Northern Italian Pinot Grigio: Loire Chenin will be a richer wine with much more non-fruit complexity as well as the chalky minerality and sulfur notes.
Riesling: although both can show botrytis notes Chenin lacks the TDN of Riesling.
IV. Alsace Pinot Gris
Prime factors: possible botrytis notes with phenolic bitterness and residual sugar on the finish.
Structure: elevated alcohol and lower acidity.
Why it’s not:
Albariño: Albariño generally is a lighter wine with higher acidity and the lack of botrytis notes and lack of residual sugar on the finish.
Grüner Veltliner: while it can match the weight and richness of a Smaragd Grüner the Pinot Gris will completely lack the rotundone pepper qualities.
Loire Chenin Blanc: both grapes can show botrytis character but the Chenin will show the sulfur/herbal notes, chalky minerality, and have higher acidity—and phenolic bitterness.
Northern Italian Pinot Grigio: will be a much lighter wine than its cousin from Alsace. The Pinot Grigio will also lack any botrytis notes and residual sugar.
Riesling: Alsace Pinot Gris can easily match the weight and richness of Riesling from the same region as well as Riesling from Germany (or Austria). But Pinot Gris lacks the acidity and TDN qualities of Riesling and will also show phenolic bitterness on the finish.
V. Northern Italian Pinot Grigio
Prime factor: like Alsace Pinot Gris, Alto Adige Pinot Grigio consistently shows phenolic bitterness on the finish.
Non-fruit: floral and nut/peanut shell qualities.
Structure: tends to be fairly light-bodied with medium alcohol and medium-plus acidity.
Why it’s not:
Albariño: both grapes can be similar in weight and texture but Pinot Grigio is a more narrowly defined–almost neutral–grape/wine by comparison. PG also lacks the overt terpenic qualities of Albariño.
Grüner Veltliner: Pinot Grigio lacks the pepper/vegetal qualities of Grüner.
Loire Chenin Blanc: Pinot Grigio is generally a lighter-bodied wine compared to Loire Chenin. Classic Pinot Grigio will also not show botrytis character and will offer less in the non-fruit category.

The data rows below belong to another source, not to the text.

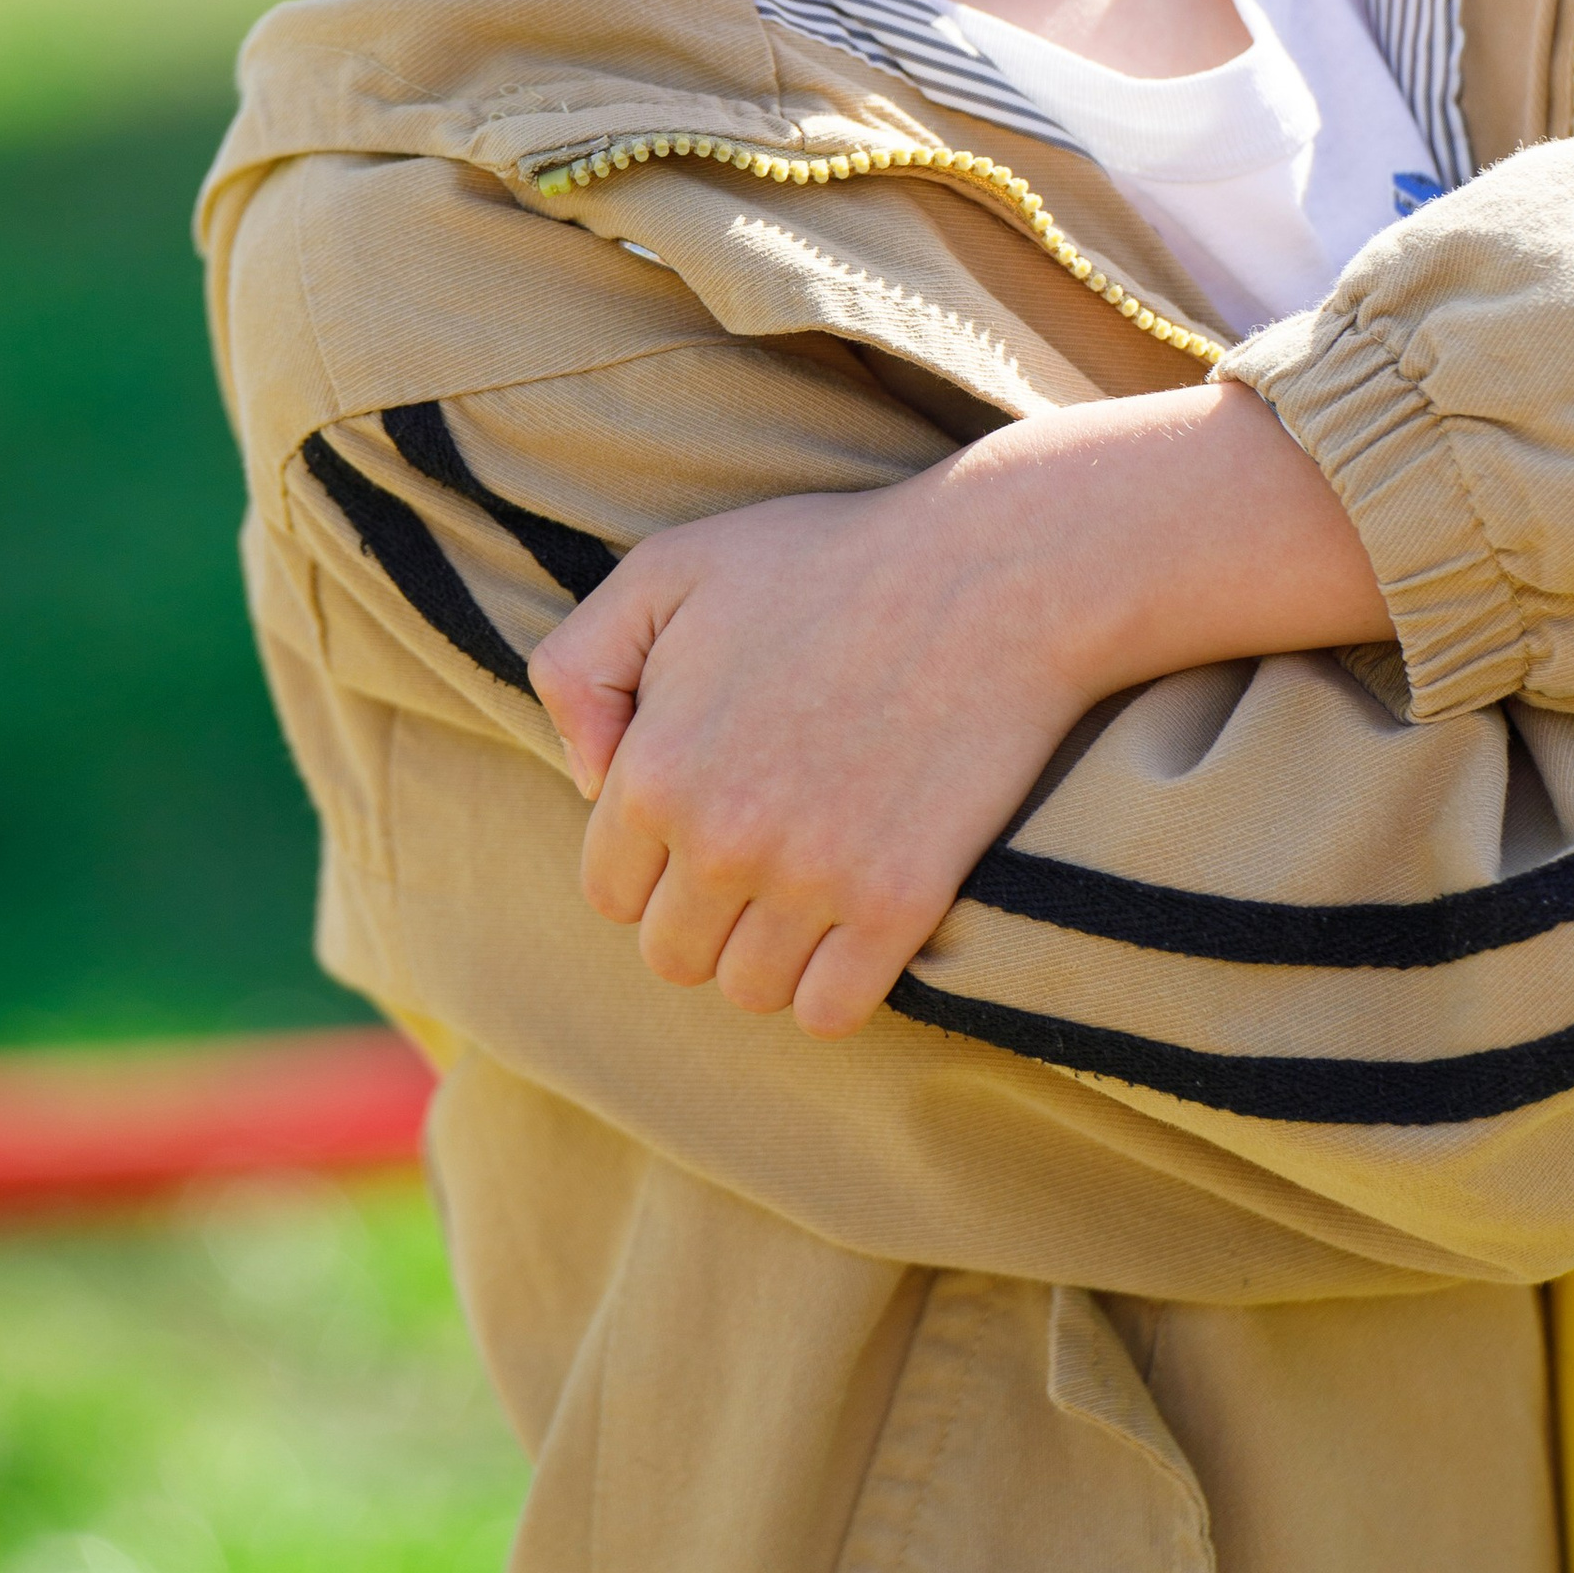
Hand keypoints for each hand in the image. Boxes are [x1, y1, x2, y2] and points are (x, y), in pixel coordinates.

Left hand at [526, 381, 1385, 1037]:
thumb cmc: (828, 561)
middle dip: (704, 914)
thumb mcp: (668, 567)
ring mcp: (813, 879)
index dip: (652, 860)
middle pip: (672, 954)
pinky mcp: (899, 902)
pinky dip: (833, 989)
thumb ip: (578, 666)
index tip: (706, 816)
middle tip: (762, 849)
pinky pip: (831, 1012)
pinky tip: (854, 928)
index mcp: (654, 769)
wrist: (995, 573)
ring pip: (750, 991)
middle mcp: (721, 839)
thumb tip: (585, 781)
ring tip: (808, 884)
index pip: (609, 890)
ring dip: (769, 954)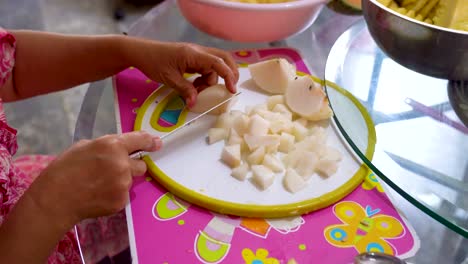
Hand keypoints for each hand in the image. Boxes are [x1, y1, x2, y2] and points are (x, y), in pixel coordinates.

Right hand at [28, 131, 161, 225]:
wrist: (55, 199)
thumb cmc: (64, 170)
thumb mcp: (84, 146)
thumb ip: (106, 146)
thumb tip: (118, 149)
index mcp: (113, 146)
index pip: (140, 140)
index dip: (150, 142)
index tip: (157, 143)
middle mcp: (123, 164)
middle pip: (141, 165)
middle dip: (131, 166)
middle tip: (113, 170)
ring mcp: (123, 184)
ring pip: (130, 181)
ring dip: (120, 181)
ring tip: (98, 185)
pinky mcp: (121, 201)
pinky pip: (123, 195)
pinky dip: (113, 195)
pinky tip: (97, 195)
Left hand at [127, 40, 239, 107]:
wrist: (142, 52)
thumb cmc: (154, 62)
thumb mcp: (170, 79)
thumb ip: (185, 90)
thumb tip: (195, 103)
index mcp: (194, 54)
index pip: (218, 63)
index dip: (228, 76)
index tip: (232, 90)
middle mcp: (198, 52)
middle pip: (223, 59)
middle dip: (230, 73)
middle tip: (229, 89)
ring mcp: (196, 55)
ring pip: (214, 66)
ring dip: (212, 81)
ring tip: (200, 92)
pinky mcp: (192, 59)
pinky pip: (205, 69)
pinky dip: (205, 80)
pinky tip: (195, 88)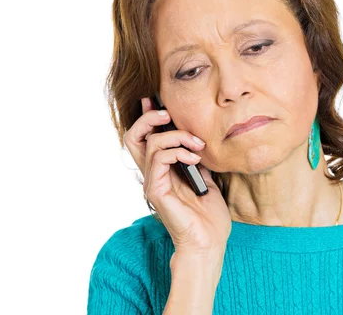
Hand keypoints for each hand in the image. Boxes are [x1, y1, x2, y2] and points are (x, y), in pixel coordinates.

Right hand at [123, 97, 230, 255]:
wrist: (209, 242)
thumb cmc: (209, 216)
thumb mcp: (205, 178)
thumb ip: (195, 159)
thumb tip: (197, 139)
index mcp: (162, 171)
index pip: (145, 138)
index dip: (147, 117)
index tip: (156, 100)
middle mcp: (152, 174)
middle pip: (133, 137)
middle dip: (149, 118)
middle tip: (167, 113)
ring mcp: (152, 182)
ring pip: (150, 143)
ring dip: (176, 136)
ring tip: (198, 145)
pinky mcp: (156, 191)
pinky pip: (159, 159)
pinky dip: (178, 152)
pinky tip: (195, 160)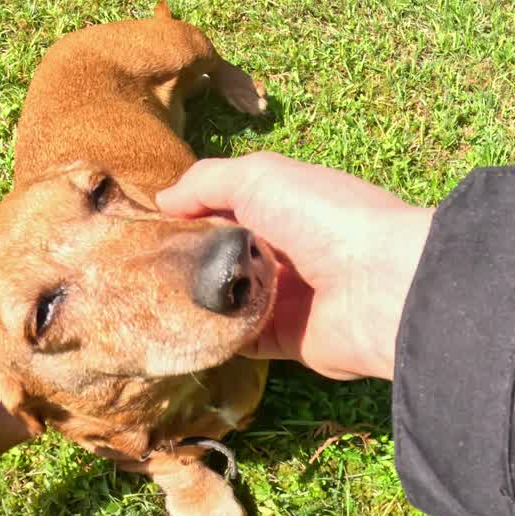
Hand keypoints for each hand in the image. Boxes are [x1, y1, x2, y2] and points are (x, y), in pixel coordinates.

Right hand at [157, 152, 432, 379]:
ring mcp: (285, 297)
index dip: (187, 212)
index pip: (226, 206)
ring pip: (224, 297)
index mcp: (285, 205)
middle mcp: (286, 250)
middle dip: (183, 257)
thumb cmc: (322, 216)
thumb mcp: (259, 176)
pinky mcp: (284, 339)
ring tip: (140, 296)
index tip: (142, 223)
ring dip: (190, 297)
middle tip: (134, 264)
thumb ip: (207, 182)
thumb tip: (162, 201)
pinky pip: (235, 338)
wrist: (380, 285)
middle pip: (221, 254)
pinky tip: (171, 327)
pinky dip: (208, 334)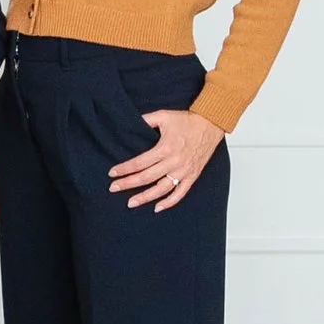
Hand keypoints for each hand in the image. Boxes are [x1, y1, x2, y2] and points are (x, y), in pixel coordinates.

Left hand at [108, 110, 224, 212]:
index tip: (112, 173)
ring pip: (162, 189)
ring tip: (131, 203)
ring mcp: (184, 171)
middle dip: (128, 184)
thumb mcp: (163, 116)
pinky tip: (157, 208)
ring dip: (145, 197)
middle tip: (113, 188)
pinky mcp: (192, 175)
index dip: (125, 169)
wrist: (211, 124)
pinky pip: (180, 192)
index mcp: (165, 148)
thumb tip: (129, 122)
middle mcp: (174, 162)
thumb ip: (146, 120)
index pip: (140, 162)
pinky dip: (169, 202)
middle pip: (147, 177)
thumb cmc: (188, 121)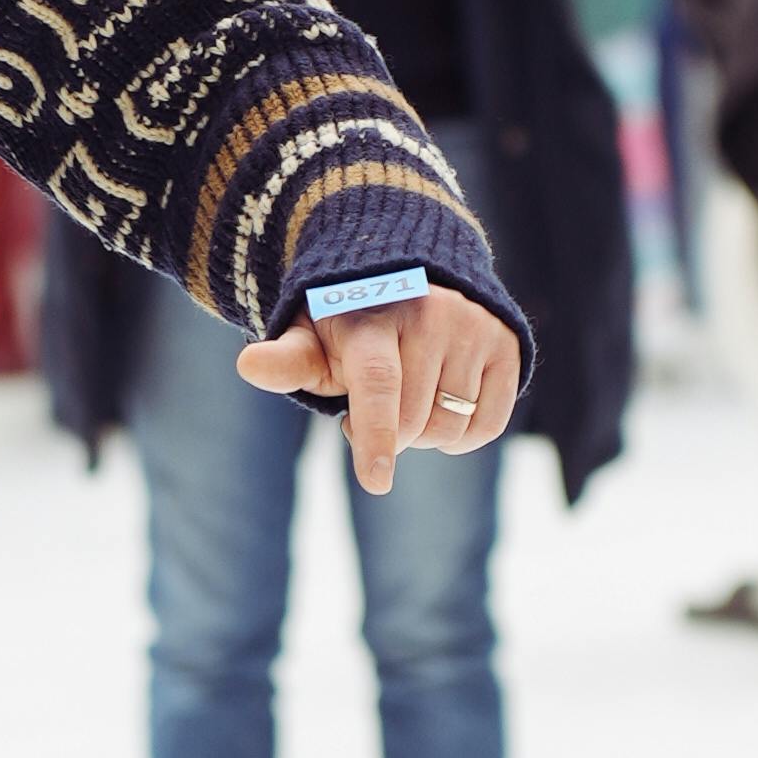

Alsace Pinot Gris: Alto Adige Pinot Grigio is a scaled down version of its Alsace cousin but with higher acidity and no residual sugar.
Riesling: Pinot Grigio lacks any TDN qualities found in Riesling not to mention possible botrytis character. Riesling also lacks phenolic bitterness found in Pinot Gris/Grigio.
Prime factor: the presence of TDN, possible botrytis notes, and the wide range of fruit qualities are factors that help make Riesling unique and so versatile in the white wine world.
Structure: higher levels of acidity.
Why it’s not:
Albariño: TDN, more complexity, and higher acidity set Riesling apart from Albariño.
Grüner Veltliner: it’s all about the rotundone pepper/vegetal in Grüner vs. the TDN of Riesling.
Loire Chenin Blanc: although both can show botrytis notes, the chalky minerality and lack of TDN set Chenin apart from Riesling.
Alsace Pinot Gris: both can again show botrytis character but Riesling will display TDN, have higher acidity, and lack phenolic bitterness.
Northern Italian Pinot Grigio: TDN, more complexity, and the lack of any phenolic bitterness will set Riesling apart from Pinot Grigio.